The play feels like it's made up of three very different short plays. The first act takes place shortly after the nuclear disasters happened, causing "the grid" to go down. We meet a group of survivors, who are entertaining themselves by reminiscing about their favorite episode of The Simpsons, "Cape Feare," even while brandishing guns to protect themselves from intruders. Think The Walking Dead, except that between killing zombies, Rick and company talk about TV (maybe they do, we just don't see those scenes). To continue with the TV references, the tone of the show is somewhere between The Walking Dead and The Last Man on Earth, because it's a bit silly, but with a real undercurrent of darkness as survivors ask newcomers if they have any news about their missing loved ones.

the theater troupe performs (photo by Kevin Berne)
In the second act, we jump forward seven years to a time when things are still pretty messed up, but there are traveling theater troupes that perform episodes from TV shows. And apparently theater too, but who wants to watch Shakespeare when you can watch The Simpsons? Our group has formed one such troupe, and is in competition with other troupes. The group has differing opinions about whether their job is strictly to provide a much needed escape in a bleak world, or to enlighten and engage on a deeper level. Before the matter is settled, we jump forward another 75 years, after an intermission during which the cast dons extreme and specific make-up to transform themselves into characters from The Simpsons. The last act is the finished product of what was begun 75 years ago - a musical that blends the story of the apocalypse with "Cape Feare."

Mr. Burns is a bit of a hodgepodge, with serious, poignant, and very real scenes interspersed with the absurd - a music video montage of pop songs, a commercial for... something... that goes on and on, and the entire third act musical sequence. It's truly bizarro, but mostly in a good way. The original songs are great (music by Michael Friedman and lyrics by the playwright), and cleverly tie in several pop culture themes. And kudos to costume designer Alex Jaeger for covering the whole scope from apocalypse gear, to makeshift theater production, to amazingly bright and detailed Simpsons costumes for the musical.

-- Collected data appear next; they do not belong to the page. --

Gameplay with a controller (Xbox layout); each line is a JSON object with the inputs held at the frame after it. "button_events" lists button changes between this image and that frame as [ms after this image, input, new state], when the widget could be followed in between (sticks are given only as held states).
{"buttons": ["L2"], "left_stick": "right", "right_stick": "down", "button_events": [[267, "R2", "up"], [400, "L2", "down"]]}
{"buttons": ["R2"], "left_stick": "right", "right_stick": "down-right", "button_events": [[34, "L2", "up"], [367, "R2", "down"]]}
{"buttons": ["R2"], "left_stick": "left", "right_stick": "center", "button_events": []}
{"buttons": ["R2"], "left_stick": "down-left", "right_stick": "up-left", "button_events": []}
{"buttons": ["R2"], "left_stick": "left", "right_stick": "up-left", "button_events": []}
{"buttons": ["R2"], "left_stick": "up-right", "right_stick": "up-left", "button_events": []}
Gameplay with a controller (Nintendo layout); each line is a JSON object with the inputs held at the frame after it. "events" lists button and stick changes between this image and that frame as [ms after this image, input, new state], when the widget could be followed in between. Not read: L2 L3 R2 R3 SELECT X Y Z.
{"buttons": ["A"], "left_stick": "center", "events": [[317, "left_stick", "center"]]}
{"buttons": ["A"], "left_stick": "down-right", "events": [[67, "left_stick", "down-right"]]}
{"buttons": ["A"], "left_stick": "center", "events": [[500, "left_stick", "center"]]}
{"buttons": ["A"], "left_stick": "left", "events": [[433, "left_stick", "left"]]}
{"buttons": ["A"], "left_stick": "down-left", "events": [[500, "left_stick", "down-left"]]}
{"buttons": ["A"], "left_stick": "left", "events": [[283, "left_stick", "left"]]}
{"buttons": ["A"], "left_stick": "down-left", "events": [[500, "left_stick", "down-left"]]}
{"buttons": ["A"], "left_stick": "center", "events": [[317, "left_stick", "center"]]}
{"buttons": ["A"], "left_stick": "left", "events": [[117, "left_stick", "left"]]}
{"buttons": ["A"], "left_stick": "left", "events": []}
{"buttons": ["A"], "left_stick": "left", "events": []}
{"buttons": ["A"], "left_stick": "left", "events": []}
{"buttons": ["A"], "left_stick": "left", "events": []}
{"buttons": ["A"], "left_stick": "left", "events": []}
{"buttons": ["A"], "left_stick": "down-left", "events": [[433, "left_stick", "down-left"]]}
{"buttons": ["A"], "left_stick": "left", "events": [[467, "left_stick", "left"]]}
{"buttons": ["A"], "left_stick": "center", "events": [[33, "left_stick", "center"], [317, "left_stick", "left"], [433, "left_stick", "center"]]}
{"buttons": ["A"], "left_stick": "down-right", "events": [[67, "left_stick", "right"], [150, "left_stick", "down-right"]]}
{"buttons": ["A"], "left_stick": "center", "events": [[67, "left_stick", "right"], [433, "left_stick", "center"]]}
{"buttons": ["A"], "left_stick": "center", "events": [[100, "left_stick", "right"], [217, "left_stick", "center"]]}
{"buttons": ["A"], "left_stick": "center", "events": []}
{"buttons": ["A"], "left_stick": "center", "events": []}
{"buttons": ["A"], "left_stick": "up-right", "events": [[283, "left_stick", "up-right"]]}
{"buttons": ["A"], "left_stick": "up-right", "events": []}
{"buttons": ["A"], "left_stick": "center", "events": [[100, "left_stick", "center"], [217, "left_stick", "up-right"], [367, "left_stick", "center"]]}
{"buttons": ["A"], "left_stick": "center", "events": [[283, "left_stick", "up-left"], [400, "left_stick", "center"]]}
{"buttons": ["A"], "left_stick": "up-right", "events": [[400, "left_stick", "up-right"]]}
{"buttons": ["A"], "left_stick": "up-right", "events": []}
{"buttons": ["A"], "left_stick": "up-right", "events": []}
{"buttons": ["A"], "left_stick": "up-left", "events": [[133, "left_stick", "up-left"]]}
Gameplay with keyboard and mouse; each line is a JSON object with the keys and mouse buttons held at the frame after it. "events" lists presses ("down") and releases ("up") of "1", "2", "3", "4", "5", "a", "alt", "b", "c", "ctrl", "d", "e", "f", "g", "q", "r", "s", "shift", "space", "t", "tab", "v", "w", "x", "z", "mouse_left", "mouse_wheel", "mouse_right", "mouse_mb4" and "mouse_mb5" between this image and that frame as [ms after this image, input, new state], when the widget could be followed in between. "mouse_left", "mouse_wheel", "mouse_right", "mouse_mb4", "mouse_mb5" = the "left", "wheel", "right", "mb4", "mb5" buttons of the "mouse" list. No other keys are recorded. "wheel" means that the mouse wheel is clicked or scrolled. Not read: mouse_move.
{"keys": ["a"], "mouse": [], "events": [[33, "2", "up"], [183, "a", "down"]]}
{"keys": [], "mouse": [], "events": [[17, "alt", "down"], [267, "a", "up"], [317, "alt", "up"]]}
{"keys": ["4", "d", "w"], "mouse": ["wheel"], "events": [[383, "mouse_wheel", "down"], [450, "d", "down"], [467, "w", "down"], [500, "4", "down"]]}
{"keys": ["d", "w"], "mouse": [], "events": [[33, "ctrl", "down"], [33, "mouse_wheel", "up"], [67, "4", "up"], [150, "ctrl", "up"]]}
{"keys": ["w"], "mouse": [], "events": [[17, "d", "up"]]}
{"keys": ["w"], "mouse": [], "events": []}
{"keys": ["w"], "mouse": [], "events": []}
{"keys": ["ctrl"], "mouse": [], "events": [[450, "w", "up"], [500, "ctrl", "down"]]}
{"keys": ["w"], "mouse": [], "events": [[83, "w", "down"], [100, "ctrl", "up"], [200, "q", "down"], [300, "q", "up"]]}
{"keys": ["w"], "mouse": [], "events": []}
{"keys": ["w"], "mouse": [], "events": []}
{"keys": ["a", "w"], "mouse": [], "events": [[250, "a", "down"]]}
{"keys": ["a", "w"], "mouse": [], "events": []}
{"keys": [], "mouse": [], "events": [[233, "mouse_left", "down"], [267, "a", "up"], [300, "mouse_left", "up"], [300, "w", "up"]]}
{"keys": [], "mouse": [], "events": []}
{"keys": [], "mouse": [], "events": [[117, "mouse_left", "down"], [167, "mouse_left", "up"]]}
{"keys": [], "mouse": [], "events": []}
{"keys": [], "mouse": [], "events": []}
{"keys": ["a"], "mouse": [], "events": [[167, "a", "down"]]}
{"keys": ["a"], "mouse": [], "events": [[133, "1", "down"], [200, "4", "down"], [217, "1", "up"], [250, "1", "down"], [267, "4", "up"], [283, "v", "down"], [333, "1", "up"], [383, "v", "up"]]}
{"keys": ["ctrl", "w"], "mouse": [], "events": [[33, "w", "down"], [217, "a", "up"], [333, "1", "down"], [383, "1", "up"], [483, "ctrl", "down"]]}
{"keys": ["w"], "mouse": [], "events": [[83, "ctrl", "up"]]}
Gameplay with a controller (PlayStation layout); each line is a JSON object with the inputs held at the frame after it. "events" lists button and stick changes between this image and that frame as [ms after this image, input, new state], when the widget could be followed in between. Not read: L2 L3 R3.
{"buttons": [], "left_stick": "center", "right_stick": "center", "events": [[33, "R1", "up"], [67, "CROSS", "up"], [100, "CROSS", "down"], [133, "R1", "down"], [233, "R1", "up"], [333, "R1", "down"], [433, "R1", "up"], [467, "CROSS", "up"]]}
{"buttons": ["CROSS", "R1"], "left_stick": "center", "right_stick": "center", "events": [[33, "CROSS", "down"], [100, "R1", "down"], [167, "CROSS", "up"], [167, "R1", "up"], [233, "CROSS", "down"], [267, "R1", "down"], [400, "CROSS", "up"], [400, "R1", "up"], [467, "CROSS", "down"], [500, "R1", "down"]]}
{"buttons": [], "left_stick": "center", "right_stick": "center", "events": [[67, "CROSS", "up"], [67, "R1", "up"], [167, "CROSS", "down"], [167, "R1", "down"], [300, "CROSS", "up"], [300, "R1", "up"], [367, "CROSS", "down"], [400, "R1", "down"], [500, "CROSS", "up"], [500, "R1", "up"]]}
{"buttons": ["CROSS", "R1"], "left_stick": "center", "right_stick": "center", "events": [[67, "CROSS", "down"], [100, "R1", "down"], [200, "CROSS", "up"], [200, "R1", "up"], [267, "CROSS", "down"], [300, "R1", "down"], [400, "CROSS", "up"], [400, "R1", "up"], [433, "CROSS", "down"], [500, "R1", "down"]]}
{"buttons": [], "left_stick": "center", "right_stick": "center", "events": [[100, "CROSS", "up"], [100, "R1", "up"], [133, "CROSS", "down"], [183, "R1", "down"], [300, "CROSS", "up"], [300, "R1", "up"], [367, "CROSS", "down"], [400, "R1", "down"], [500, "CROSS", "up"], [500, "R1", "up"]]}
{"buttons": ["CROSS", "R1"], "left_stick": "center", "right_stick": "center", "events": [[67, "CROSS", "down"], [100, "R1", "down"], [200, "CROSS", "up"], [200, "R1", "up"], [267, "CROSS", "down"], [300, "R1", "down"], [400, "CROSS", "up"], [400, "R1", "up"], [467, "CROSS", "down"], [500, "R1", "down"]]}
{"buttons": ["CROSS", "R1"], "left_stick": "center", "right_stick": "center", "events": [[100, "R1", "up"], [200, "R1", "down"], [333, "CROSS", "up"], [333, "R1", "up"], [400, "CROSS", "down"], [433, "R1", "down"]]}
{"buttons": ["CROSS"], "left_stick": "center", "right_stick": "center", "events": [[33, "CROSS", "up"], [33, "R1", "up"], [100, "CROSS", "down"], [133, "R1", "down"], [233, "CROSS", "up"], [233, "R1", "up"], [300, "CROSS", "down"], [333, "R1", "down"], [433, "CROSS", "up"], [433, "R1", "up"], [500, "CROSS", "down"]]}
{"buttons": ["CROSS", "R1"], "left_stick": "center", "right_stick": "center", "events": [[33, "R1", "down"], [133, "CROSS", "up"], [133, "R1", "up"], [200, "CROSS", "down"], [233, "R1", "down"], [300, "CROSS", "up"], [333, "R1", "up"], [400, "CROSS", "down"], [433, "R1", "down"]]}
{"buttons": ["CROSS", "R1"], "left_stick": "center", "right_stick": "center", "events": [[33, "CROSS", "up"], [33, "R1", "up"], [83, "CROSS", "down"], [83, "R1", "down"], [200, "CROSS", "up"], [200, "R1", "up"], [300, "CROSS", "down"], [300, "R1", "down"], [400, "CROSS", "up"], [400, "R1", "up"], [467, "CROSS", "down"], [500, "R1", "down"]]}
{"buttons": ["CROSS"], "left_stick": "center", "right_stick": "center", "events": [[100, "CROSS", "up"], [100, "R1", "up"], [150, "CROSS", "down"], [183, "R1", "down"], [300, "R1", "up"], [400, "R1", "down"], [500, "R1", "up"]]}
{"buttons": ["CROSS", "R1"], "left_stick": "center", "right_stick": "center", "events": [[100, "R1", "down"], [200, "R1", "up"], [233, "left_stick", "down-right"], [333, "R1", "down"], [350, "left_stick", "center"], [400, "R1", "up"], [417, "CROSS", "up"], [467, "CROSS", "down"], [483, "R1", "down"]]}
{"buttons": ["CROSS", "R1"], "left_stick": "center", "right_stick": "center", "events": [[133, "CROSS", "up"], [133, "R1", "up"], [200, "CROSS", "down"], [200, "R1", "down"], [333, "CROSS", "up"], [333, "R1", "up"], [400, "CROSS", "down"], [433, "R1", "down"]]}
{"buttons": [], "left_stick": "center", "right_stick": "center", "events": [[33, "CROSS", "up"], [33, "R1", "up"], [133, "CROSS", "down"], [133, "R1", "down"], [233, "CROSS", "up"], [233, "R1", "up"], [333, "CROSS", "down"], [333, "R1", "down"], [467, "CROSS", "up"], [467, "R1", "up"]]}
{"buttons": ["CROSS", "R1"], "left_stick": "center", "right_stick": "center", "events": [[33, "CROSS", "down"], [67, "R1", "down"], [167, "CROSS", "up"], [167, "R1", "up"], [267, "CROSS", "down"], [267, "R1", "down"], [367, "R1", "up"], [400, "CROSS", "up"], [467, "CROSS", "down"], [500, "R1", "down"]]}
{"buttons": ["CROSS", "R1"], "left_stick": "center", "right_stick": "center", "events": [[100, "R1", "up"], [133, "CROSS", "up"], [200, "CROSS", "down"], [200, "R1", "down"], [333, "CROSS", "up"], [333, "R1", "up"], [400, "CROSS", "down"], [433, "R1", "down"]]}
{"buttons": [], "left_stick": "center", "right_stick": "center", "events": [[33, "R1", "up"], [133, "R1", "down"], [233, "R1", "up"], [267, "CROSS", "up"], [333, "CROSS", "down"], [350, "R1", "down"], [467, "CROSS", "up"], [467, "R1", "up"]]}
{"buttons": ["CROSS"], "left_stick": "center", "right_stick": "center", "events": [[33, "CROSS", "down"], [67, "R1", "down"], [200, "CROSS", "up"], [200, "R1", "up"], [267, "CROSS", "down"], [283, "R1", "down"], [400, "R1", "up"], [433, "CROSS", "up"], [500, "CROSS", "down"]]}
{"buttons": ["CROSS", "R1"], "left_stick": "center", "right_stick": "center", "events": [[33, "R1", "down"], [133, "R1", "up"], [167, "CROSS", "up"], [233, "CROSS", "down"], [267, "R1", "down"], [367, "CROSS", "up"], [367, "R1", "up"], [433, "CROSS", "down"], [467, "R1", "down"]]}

Because this is a co-production with San Francisco's American Conservatory Theater, I was expecting a cast of unfamiliars. So I was pleasantly surprised to see local favorites Charity Jones (a traumatized survivor turned director), Andrea Wollenberg (who beautifully carries most of the singing weight in the third act), and Jim Lichtsheidl (I don't now about you, but if I'm ever in an apocalyptic situation, I'd like to be trapped with Jim Lichtsheidl singing Gilbert and Sullivan). Combined with the non-locals, they form a tight cast that willingly and enthusiastically jumps in with both feet, whatever the script calls for. In particular, Ryan Williams French gives a deliciously evil performance as the musical's villain.

Even though I'm not a fan of The Simpsons, and some of the references might have gone over my head, and some of the re-creations went on a bit long for my taste, Mr. Burns, A Post-Electric Play is no doubt incredibly creative and inventive. I'm sure if my TV were taken away from me, I'd search out anyone I could to discuss the finer points of my favorite episodes of The Office ("Booze Cruise" anyone?) or Game of Thrones.

The apocalypse is a popular theme in pop culture, so it's quite fitting and fascinating to see an exploration of pop culture in an apocalypse. It's about how we tell our stories, whether that's through theater, or television, or around a campfire, or whatever medium is left when all the lights go out.  Mr. Burns continues through May 9 on the Guthrie's Proscenium Stage.